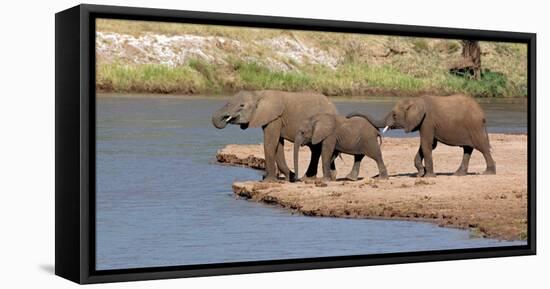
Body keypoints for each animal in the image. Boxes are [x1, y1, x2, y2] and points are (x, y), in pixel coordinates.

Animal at [352, 94, 498, 176]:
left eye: (394, 115)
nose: (349, 116)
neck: (415, 101)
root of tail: (482, 113)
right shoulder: (426, 122)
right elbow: (429, 145)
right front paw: (421, 173)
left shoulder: (427, 120)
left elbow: (426, 144)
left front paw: (428, 176)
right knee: (468, 149)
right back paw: (458, 174)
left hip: (475, 126)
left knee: (482, 147)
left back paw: (488, 173)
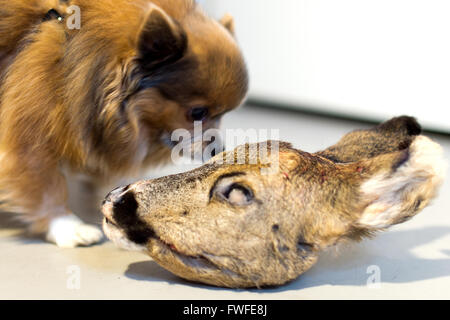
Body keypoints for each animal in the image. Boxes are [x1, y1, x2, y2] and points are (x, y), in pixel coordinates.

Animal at [0, 0, 250, 248]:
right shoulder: (29, 136)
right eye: (197, 113)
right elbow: (46, 185)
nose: (219, 150)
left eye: (224, 114)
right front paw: (67, 226)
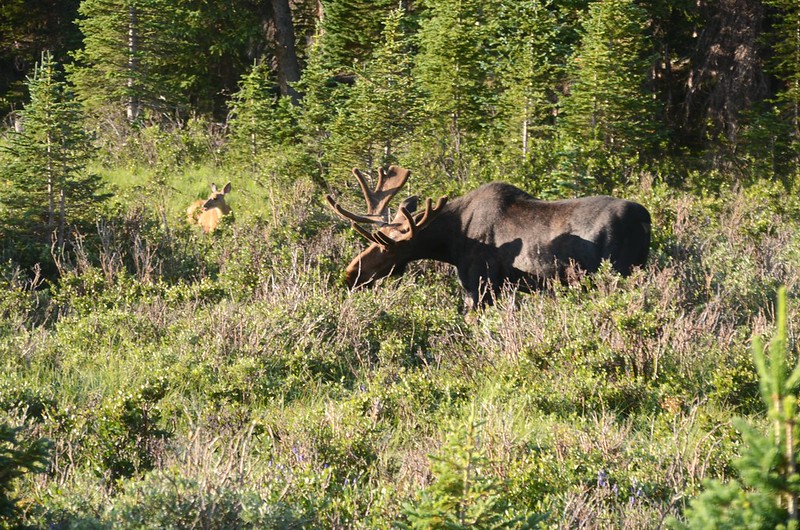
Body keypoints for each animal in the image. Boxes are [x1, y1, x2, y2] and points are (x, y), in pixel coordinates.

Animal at [328, 165, 652, 306]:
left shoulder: (479, 283)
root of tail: (646, 220)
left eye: (386, 247)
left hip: (616, 275)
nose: (351, 273)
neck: (449, 243)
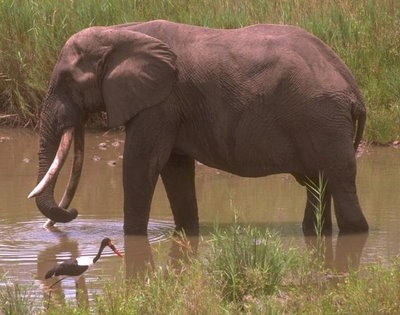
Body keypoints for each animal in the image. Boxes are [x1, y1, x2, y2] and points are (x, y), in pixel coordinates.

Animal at [28, 19, 368, 236]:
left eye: (67, 80)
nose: (73, 214)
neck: (118, 31)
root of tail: (353, 89)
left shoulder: (160, 102)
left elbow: (141, 164)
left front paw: (133, 236)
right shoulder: (169, 107)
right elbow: (175, 169)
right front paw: (188, 233)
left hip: (323, 120)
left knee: (340, 183)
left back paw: (355, 232)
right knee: (318, 185)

Work task: Return every entry from the listing above exactly as it stands, leaving out any picture.

Answer for the task:
Body keypoints for each animal in the image. Boxes are [x1, y1, x2, y2] and points are (x, y), in pixel coordinates.

Animal at [352, 94, 498, 176]:
left eye: (394, 115)
nose: (349, 116)
neck: (415, 101)
root of tail: (482, 113)
right shoulder: (426, 122)
right elbow: (429, 145)
right front paw: (421, 173)
left shoulder: (427, 120)
left elbow: (426, 144)
left front paw: (428, 176)
right knee: (468, 149)
right back paw: (458, 174)
left hip: (475, 126)
left knee: (482, 147)
left back paw: (488, 173)
Body keypoints for each animal in the image. Boxes are [x1, y1, x2, y2] and points are (x, y), in pixel coordinates.

Animal at [0, 0, 250, 248]:
right shoulder: (29, 136)
right eye: (197, 113)
right elbow: (46, 185)
nose: (219, 150)
left eye: (224, 114)
right front paw: (67, 226)
Body keypoints for each animal in the image. Boxes are [x1, y1, x2, y2] and points are (x, y), in pixel coordinates.

Animal at [328, 165, 652, 306]:
left shoulder: (479, 283)
root of tail: (646, 220)
left eye: (386, 247)
left hip: (616, 275)
nose: (351, 273)
neck: (449, 243)
Body keypoints for each animal in the image. Boxes are [x1, y1, x2, y2] and points are (x, y), in pixel coordinates.

Animal at [28, 19, 368, 236]:
left eye: (67, 80)
nose: (73, 214)
neck: (118, 31)
root of tail: (353, 89)
left shoulder: (160, 102)
left elbow: (141, 164)
left front paw: (133, 236)
right shoulder: (169, 107)
right elbow: (175, 169)
right front paw: (188, 233)
left hip: (323, 120)
left knee: (340, 183)
left back paw: (355, 232)
right knee: (318, 185)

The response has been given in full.